I think I heard what you might call an audible silence.

I’m not sure exactly what happened next.  I thought I detected murmuring from the gaggle of popular girls.  Probably looking forward to wearing formal dresses up on the stage, I thought.

There may have been a person or two who spoke in opposition.  But I distinctly remember the debate ending after Tom Nicholas stood up.  Tom was the most rock ‘n’ roll member of our senior class.  He had long hair before anyone else.  He played guitar in a real band, and he exuded rebel cool.

Tom strode forward, leaned into the microphone, and pronounced with authority, “We have a word for this.  It’s called ‘ego-trip.'”

That pretty much sealed the deal.  Honor Stations were ego trips.  The question was called, and the motion overwhelmingly carried.

The Class of 1970 had finished the work of our predecessors.  We had killed off the Honor Stations and drained the pomp from “Pomp and Circumstance.”

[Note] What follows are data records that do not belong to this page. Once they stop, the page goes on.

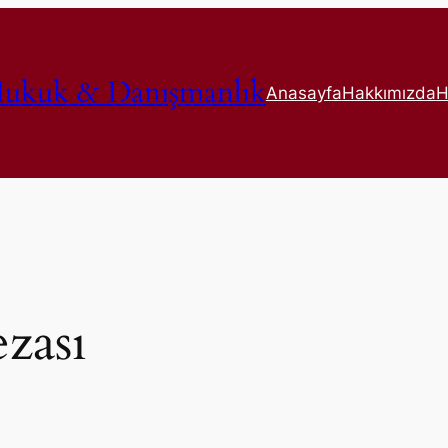
ukuk & Danışmanlık
Anasayfa
Hakkımızda
H
zası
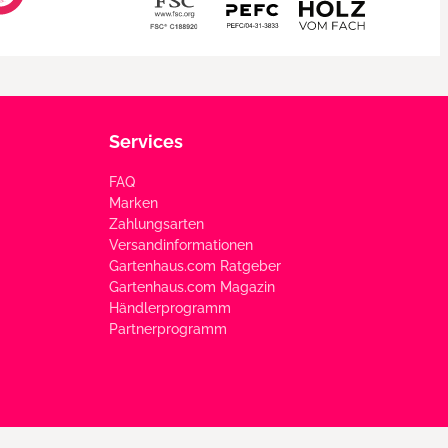
Services
FAQ
Marken
Zahlungsarten
Versandinformationen
Gartenhaus.com Ratgeber
Gartenhaus.com Magazin
Händlerprogramm
Partnerprogramm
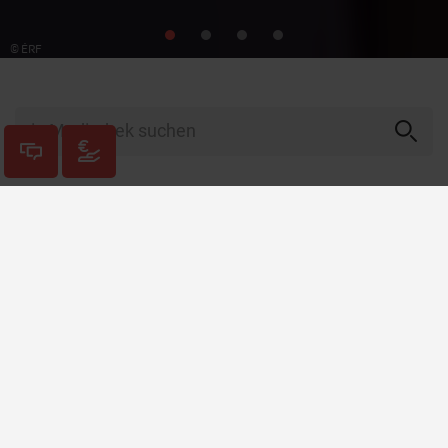
© ÉRF
ERF Mensch
Gott
1 / 6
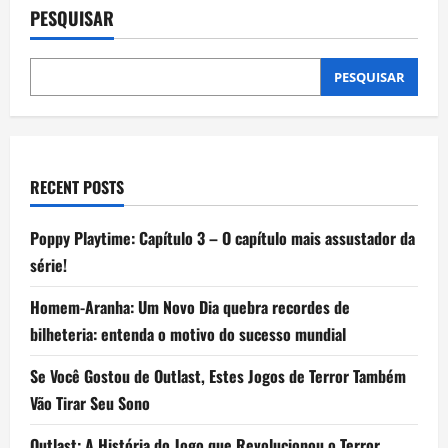
som
PESQUISAR
promete
limpar
alto-
falante
do
PESQUISAR
celular;
funciona
mesmo?
RECENT POSTS
Poppy Playtime: Capítulo 3 – O capítulo mais assustador da
série!
Homem-Aranha: Um Novo Dia quebra recordes de
bilheteria: entenda o motivo do sucesso mundial
Se Você Gostou de Outlast, Estes Jogos de Terror Também
Vão Tirar Seu Sono
Outlast: A História do Jogo que Revolucionou o Terror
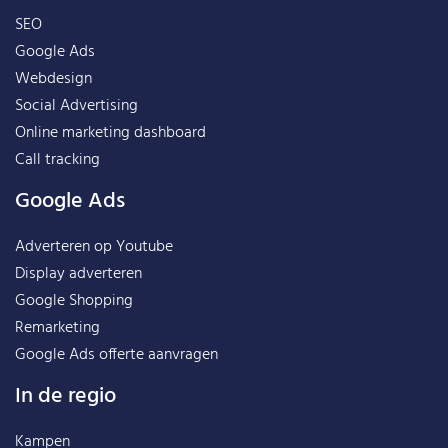
SEO
Google Ads
Webdesign
Social Advertising
Online marketing dashboard
Call tracking
Google Ads
Adverteren op Youtube
Display adverteren
Google Shopping
Remarketing
Google Ads offerte aanvragen
In de regio
Kampen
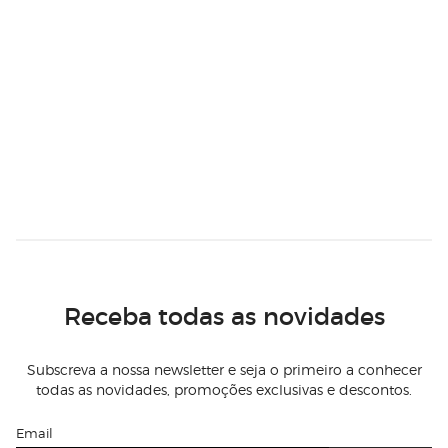
Receba todas as novidades
Subscreva a nossa newsletter e seja o primeiro a conhecer
todas as novidades, promoções exclusivas e descontos.
Email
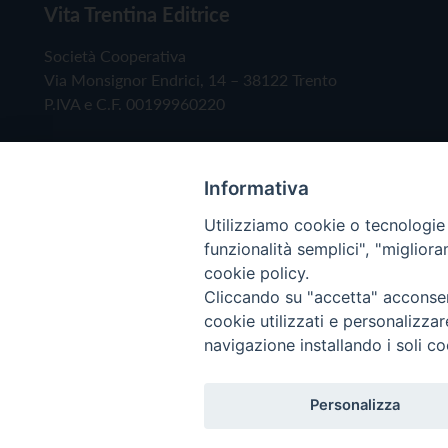
Vita Trentina Editrice
Società Cooperativa
Via Monsignor Endrici, 14 – 38122 Trento
P.IVA e C.F. 00199960220
Informativa
Utilizziamo cookie o tecnologie s
funzionalità semplici", "miglior
cookie policy.
Cliccando su "accetta" acconsent
Copyright © 2019 - Tutti i diritti riservati - Vita
cookie utilizzati e personalizza
navigazione installando i soli co
Privacy Policy
Personalizza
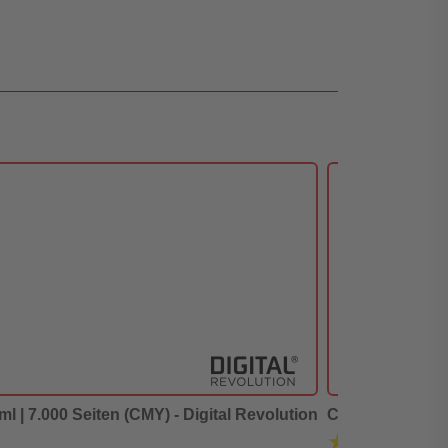
l | 7.000 Seiten (CMY) - Digital Revolution
Canon GI-590 BK 
★★★★★
★★★★★
(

I was exhilarated and pretty darn proud of myself–for a short time.

A UNEXPECTED LESSON

Later that day, I was pulled aside by Mrs. Van Meter for a brief, one-way conversation.  Dorothy Van Meter taught English, and was pretty much universally regarded as one of the “cool teachers.”  She conducted discussion nights at her apartment for students and former students.  These were heady salons where heady subjects like philosophy, truth and beauty were seriously discussed.

Mrs. Van Meter had hung a small peace symbol over the door to her classroom, and on the day of the Vietnam War Moratorium, she came to school dressed in black.  So, she had credibility with the free-thinking, progressive students.  She was actually the last teacher I suspected would hector me for my blow against hidebound tradition.

She was also known to take an interest in the character formation of her students. She was known to prescribe books or disciplines she thought would round out a particular student’s soul.  I was a muscle-bound jock and she told me to pick up a book on yoga.  And when I was flirting with the moral perils of agnosticism she gave me her copy of Screwtape Letters by C.S. Lewis.  She even recommended weight-lifting for one of my classmates who was musical and brilliant, but soft and plump.

Her word to me on this day was matter of fact and brief.

“You know,” said Mrs. Van Meter, “some ideals are worth preserving whether they are fully lived out or not.”

That was it, and she wheeled around and left.

Her words took a while to sink in.  But that simple truth just might have been the most important thing I learned in high school.